À l’issue de la réunion du Sommet des chefs d’État de la CEMAC, tenu ce 16 décembre 2024 à Yaoundé au Cameroun, le Directeur du département Afrique du Fonds monétaire international (FMI), Abebe Aemro Selassie est revenu sur le contexte qui a prévalu à sa tenue ainsi que sur les mesures correctives à mettre en œuvre, pour juguler la crise que traverse la zone CEMAC.
Selon lui, les pays et les institutions régionales de la CEMAC ont accompli des progrès considérables dans leur programme de réformes depuis le sommet de 2021, qui a réuni les chefs d’État, les institutions régionales de la CEMAC et le FMI. Le présent Sommet a été l’occasion d’évaluer la situation macroéconomique de la CEMAC, de faire un point sur l’avancement des réformes et de préparer le terrain pour des politiques économiques coordonnées entre les États membres afin de favoriser une croissance durable, inclusive et créatrice d’emplois.
Il a par ailleurs indiqué que les services du FMI se félicitent du renouvellement de l’engagement de la région en faveur des principes de viabilité budgétaire et extérieure. Ces principes englobent des mesures visant à reconstituer les marges de manœuvre, à améliorer l’efficacité des dépenses publiques, à accroître la mobilisation des recettes non pétrolières, à apurer les arriérés intérieurs afin de soutenir le secteur privé et de préserver la stabilité du système financier, et à remédier aux vulnérabilités liées à la dette.

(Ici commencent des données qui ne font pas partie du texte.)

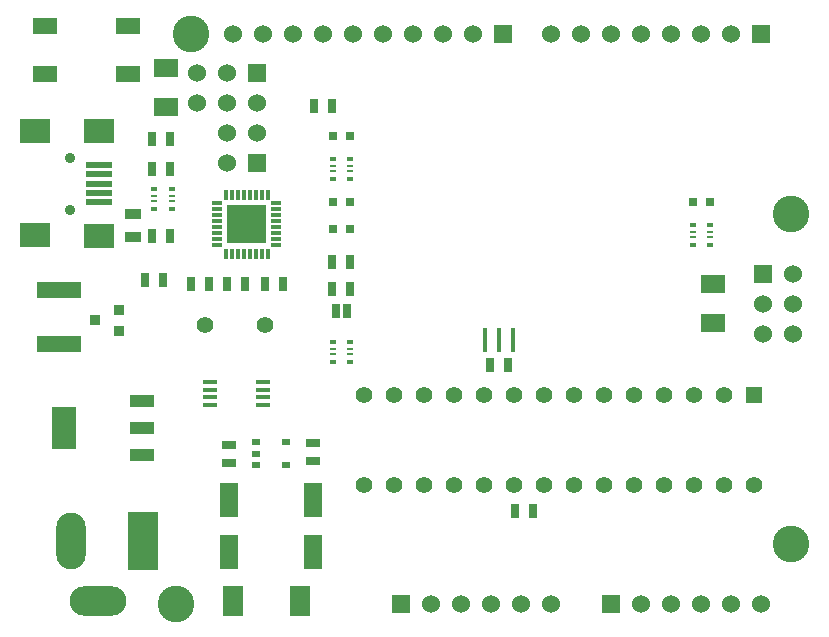
<source format=gts>
G04 (created by PCBNEW (2013-07-07 BZR 4022)-stable) date Sun 28 Jul 2013 01:55:30 PM NZST*
%MOIN*%
G04 Gerber Fmt 3.4, Leading zero omitted, Abs format*
%FSLAX34Y34*%
G01*
G70*
G90*
G04 APERTURE LIST*
%ADD10C,0.00590551*%
%ADD11R,0.06X0.06*%
%ADD12C,0.06*%
%ADD13C,0.0354*%
%ADD14R,0.0984X0.0787*%
%ADD15R,0.0906X0.0197*%
%ADD16R,0.0787402X0.0551181*%
%ADD17R,0.03X0.02*%
%ADD18R,0.08X0.144*%
%ADD19R,0.08X0.04*%
%ADD20R,0.15X0.055*%
%ADD21R,0.08X0.06*%
%ADD22R,0.025X0.045*%
%ADD23R,0.045X0.025*%
%ADD24R,0.0314X0.0314*%
%ADD25C,0.056*%
%ADD26R,0.07X0.1*%
%ADD27C,0.055*%
%ADD28R,0.055X0.055*%
%ADD29R,0.015748X0.0787402*%
%ADD30R,0.063X0.1181*%
%ADD31R,0.05X0.016*%
%ADD32R,0.055X0.035*%
%ADD33R,0.036X0.036*%
%ADD34R,0.019685X0.0167323*%
%ADD35R,0.019685X0.00984252*%
%ADD36O,0.0984252X0.189*%
%ADD37R,0.0984252X0.19685*%
%ADD38O,0.189X0.0984252*%
%ADD39R,0.037874X0.017874*%
%ADD40R,0.017874X0.037874*%
%ADD41R,0.0708661X0.0708661*%
%ADD42C,0.122*%
G04 APERTURE END LIST*
G54D10*
G54D11*
X18200Y-12300D03*
G54D12*
X18200Y-13300D03*
X17200Y-12300D03*
X17200Y-13300D03*
X16200Y-12300D03*
X16200Y-13300D03*
G54D13*
X11950Y-16866D03*
X11950Y-15134D03*
G54D14*
X10769Y-17732D03*
X10769Y-14248D03*
X12934Y-17752D03*
X12934Y-14248D03*
G54D15*
X12934Y-16000D03*
X12934Y-15685D03*
X12934Y-15370D03*
X12934Y-16315D03*
X12934Y-16630D03*
G54D16*
X13877Y-12337D03*
X13877Y-10762D03*
X11122Y-10762D03*
X11122Y-12337D03*
G54D17*
X18150Y-24625D03*
X18150Y-25375D03*
X19150Y-24625D03*
X18150Y-25000D03*
X19150Y-25375D03*
G54D18*
X11750Y-24150D03*
G54D19*
X14350Y-24150D03*
X14350Y-23250D03*
X14350Y-25050D03*
G54D20*
X11600Y-19550D03*
X11600Y-21350D03*
G54D21*
X33400Y-19350D03*
X33400Y-20650D03*
X15150Y-13450D03*
X15150Y-12150D03*
G54D22*
X20700Y-19500D03*
X21300Y-19500D03*
X20700Y-18600D03*
X21300Y-18600D03*
X15300Y-14500D03*
X14700Y-14500D03*
G54D23*
X17250Y-25300D03*
X17250Y-24700D03*
G54D22*
X18450Y-19350D03*
X19050Y-19350D03*
G54D23*
X20050Y-24650D03*
X20050Y-25250D03*
G54D22*
X14450Y-19200D03*
X15050Y-19200D03*
X26800Y-26900D03*
X27400Y-26900D03*
X16600Y-19350D03*
X16000Y-19350D03*
X15300Y-15500D03*
X14700Y-15500D03*
X15300Y-17750D03*
X14700Y-17750D03*
X25950Y-22050D03*
X26550Y-22050D03*
G54D11*
X18200Y-15300D03*
G54D12*
X17200Y-15300D03*
X18200Y-14300D03*
X17200Y-14300D03*
G54D24*
X21295Y-16600D03*
X20705Y-16600D03*
X20705Y-14400D03*
X21295Y-14400D03*
X21295Y-17500D03*
X20705Y-17500D03*
X32705Y-16600D03*
X33295Y-16600D03*
G54D22*
X20812Y-20250D03*
X21187Y-20250D03*
G54D25*
X16450Y-20700D03*
X18450Y-20700D03*
G54D26*
X17370Y-29900D03*
X19630Y-29900D03*
G54D27*
X33750Y-23050D03*
X32750Y-23050D03*
X31750Y-23050D03*
X30750Y-23050D03*
X29750Y-23050D03*
X28750Y-23050D03*
X27750Y-23050D03*
X26750Y-23050D03*
X25750Y-23050D03*
X24750Y-23050D03*
X23750Y-23050D03*
X22750Y-23050D03*
X21750Y-23050D03*
G54D28*
X34750Y-23050D03*
G54D27*
X21750Y-26050D03*
X22750Y-26050D03*
X23750Y-26050D03*
X24750Y-26050D03*
X25750Y-26050D03*
X26750Y-26050D03*
X27750Y-26050D03*
X28750Y-26050D03*
X29750Y-26050D03*
X30750Y-26050D03*
X31750Y-26050D03*
X32750Y-26050D03*
X33750Y-26050D03*
X34750Y-26050D03*
G54D29*
X26250Y-21200D03*
X26722Y-21200D03*
X25777Y-21200D03*
G54D30*
X17250Y-26534D03*
X17250Y-28266D03*
X20050Y-26534D03*
X20050Y-28266D03*
G54D31*
X18375Y-23385D03*
X18375Y-23130D03*
X18375Y-22870D03*
X18375Y-22615D03*
X16625Y-22615D03*
X16625Y-22870D03*
X16625Y-23130D03*
X16625Y-23385D03*
G54D32*
X14050Y-17775D03*
X14050Y-17025D03*
G54D22*
X17800Y-19350D03*
X17200Y-19350D03*
G54D33*
X13600Y-20200D03*
X13600Y-20900D03*
X12800Y-20550D03*
G54D22*
X20100Y-13400D03*
X20700Y-13400D03*
G54D34*
X20704Y-21933D03*
X20704Y-21266D03*
G54D35*
X20704Y-21698D03*
X20704Y-21501D03*
G54D34*
X21295Y-21933D03*
X21295Y-21266D03*
G54D35*
X21295Y-21698D03*
X21295Y-21501D03*
G54D34*
X14754Y-16833D03*
X14754Y-16166D03*
G54D35*
X14754Y-16598D03*
X14754Y-16401D03*
G54D34*
X15345Y-16833D03*
X15345Y-16166D03*
G54D35*
X15345Y-16598D03*
X15345Y-16401D03*
G54D34*
X21295Y-15166D03*
X21295Y-15833D03*
G54D35*
X21295Y-15401D03*
X21295Y-15598D03*
G54D34*
X20704Y-15166D03*
X20704Y-15833D03*
G54D35*
X20704Y-15401D03*
X20704Y-15598D03*
G54D34*
X32704Y-18033D03*
X32704Y-17366D03*
G54D35*
X32704Y-17798D03*
X32704Y-17601D03*
G54D34*
X33295Y-18033D03*
X33295Y-17366D03*
G54D35*
X33295Y-17798D03*
X33295Y-17601D03*
G54D11*
X35000Y-11000D03*
G54D12*
X34000Y-11000D03*
X33000Y-11000D03*
X32000Y-11000D03*
X31000Y-11000D03*
X30000Y-11000D03*
X29000Y-11000D03*
X28000Y-11000D03*
G54D11*
X30000Y-30000D03*
G54D12*
X31000Y-30000D03*
X32000Y-30000D03*
X33000Y-30000D03*
X34000Y-30000D03*
X35000Y-30000D03*
G54D11*
X26400Y-11000D03*
G54D12*
X25400Y-11000D03*
X24400Y-11000D03*
X23400Y-11000D03*
X22400Y-11000D03*
X21400Y-11000D03*
X20400Y-11000D03*
X19400Y-11000D03*
X18400Y-11000D03*
X17400Y-11000D03*
G54D11*
X35050Y-19000D03*
G54D12*
X36050Y-19000D03*
X35050Y-20000D03*
X36050Y-20000D03*
X35050Y-21000D03*
X36050Y-21000D03*
G54D36*
X12000Y-27900D03*
G54D37*
X14400Y-27900D03*
G54D38*
X12900Y-29900D03*
G54D39*
X16866Y-17842D03*
X16866Y-17645D03*
X16866Y-17448D03*
X16866Y-18039D03*
G54D40*
X17161Y-18334D03*
X17358Y-18334D03*
X17555Y-18334D03*
X17752Y-18334D03*
X17948Y-18334D03*
X18145Y-18334D03*
X18342Y-18334D03*
X18539Y-18334D03*
G54D39*
X18834Y-16661D03*
X18834Y-18039D03*
X18834Y-17842D03*
X18834Y-17645D03*
X18834Y-17448D03*
X18834Y-17252D03*
X18834Y-17055D03*
X18834Y-16858D03*
G54D40*
X18539Y-16366D03*
X18342Y-16366D03*
X18145Y-16366D03*
X17948Y-16366D03*
X17752Y-16366D03*
X17555Y-16366D03*
X17358Y-16366D03*
X17161Y-16366D03*
G54D39*
X16866Y-16661D03*
X16866Y-16858D03*
X16866Y-17055D03*
X16866Y-17252D03*
G54D41*
X17535Y-17664D03*
X17535Y-17035D03*
X18164Y-17664D03*
X18164Y-17035D03*
G54D11*
X23000Y-30000D03*
G54D12*
X24000Y-30000D03*
X25000Y-30000D03*
X26000Y-30000D03*
X27000Y-30000D03*
X28000Y-30000D03*
G54D42*
X16000Y-11000D03*
X15500Y-30000D03*
X36000Y-28000D03*
X36000Y-17000D03*
M02*

</source>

Dans ce cadre, des mesures audacieuses sont nécessaires, notamment pour améliorer la transparence des finances publiques et du secteur pétrolier et gazier. Le régime de taux de change fixe continue d’être bénéfique à la région en ancrant efficacement les anticipations d’inflation et en réduisant les incertitudes liées au commerce international et aux investissements. Et que le FMI note avec satisfaction le renouvellement de l’engagement visant à renforcer la soutenabilité extérieure de la région.
Seulement, des défis subsistent et sont exacerbés par des vulnérabilités préexistantes telles que des niveaux élevés d’endettement public, un manque de diversification, des faiblesses institutionnelles et de gouvernance, et des améliorations modestes en matière de pauvreté et de niveau de vie. Le rythme inégal actuel de mise en œuvre du programme de réformes limite le potentiel de croissance de la région et appelle à redoubler d’efforts pour accroître durablement et de manière significative le potentiel de la CEMAC afin d’offrir de meilleures perspectives à sa population jeune et dynamique.
Au demeurant, le FMI restr déterminé à jouer son rôle et se tient prêt à apporter son soutien. Pour le fonctionnaire de Bretton Woods, ce sommet des chefs d’État a jeté les bases pour avancer sur les discussions cruciales sur les assurances régionales et sur la préservation de la stabilité macroéconomique régionale. Parallèlement, les services du FMI, les autorités nationales et les autorités régionales poursuivent leurs échanges en vue de parvenir à une compréhension commune des efforts nécessaires à une amélioration de la trajectoire d’ajustement budgétaire durable de la CEMAC, à la préservation des marges de manœuvres extérieurs et au renforcement la soutenabilité de la dette.